That collective, PleasrDAO, acquired the original copy of ‘Once Upon A Time In Shaolin’ after it ended up with the US Marshals Service as part of forfeiture proceedings that followed Shkreli’s fraud conviction.
It began legal action against Shkreli earlier this year after he admitted on a livestream that he still has copies of the record. He also reportedly played some of the album on the stream.
PleasrDAO told the court “the album was supposed to constitute the sole existing copy of the record, music, data and files, and packaging”, and requested an injunction ordering Shkreli to stop exploiting the record and to hand over any copies he has of it.
In his own legal filing, Shkreli says that when he first bought ‘Once Upon A Time In Shaolin’, he also got 50% of the recording and publishing copyrights associated with the record, and the right to make private copies of the album. A right he exercised before being forced to hand over the original CD to the US authorities.

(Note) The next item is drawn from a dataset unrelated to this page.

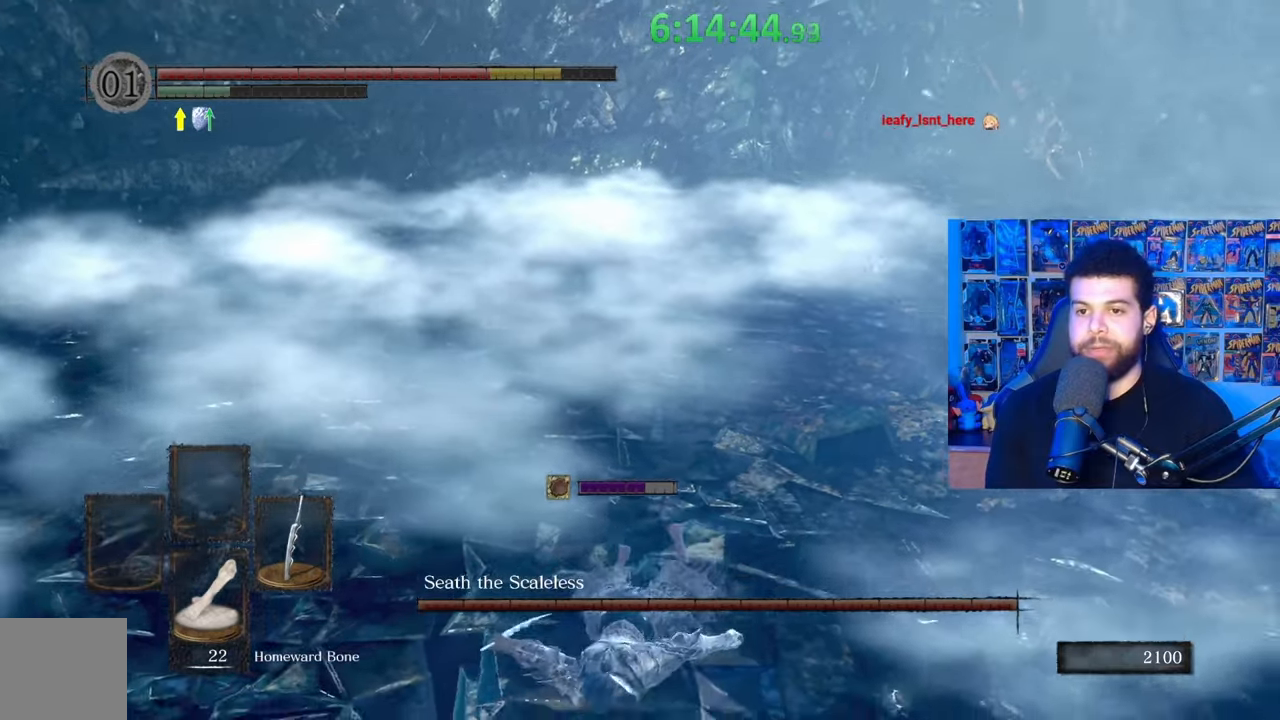
{"buttons": [], "left_stick": "down", "right_stick": "center", "events": [[67, "right_stick", "center"], [383, "left_stick", "down"]]}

“Neither those copies, nor defendant’s copyrights, were forfeited by the forfeiture order”, Shkreli claims, meaning he “continues to have the right to use them to this day”.
Given he retains those rights – and no assurance was given to PleasrDAO by the US Marshalls Service as to the uniqueness of the CD it bought – the NFT collective’s legal claim should be rejected, Shkreli argues.
Through its legal action, he concludes, PleasrDAO is trying to “retroactively modify” the terms of its purchase of the original CD by asking the court to “impose restrictions on Shkreli’s use beyond those in the forfeiture orders”. And that shouldn’t be allowed to happen.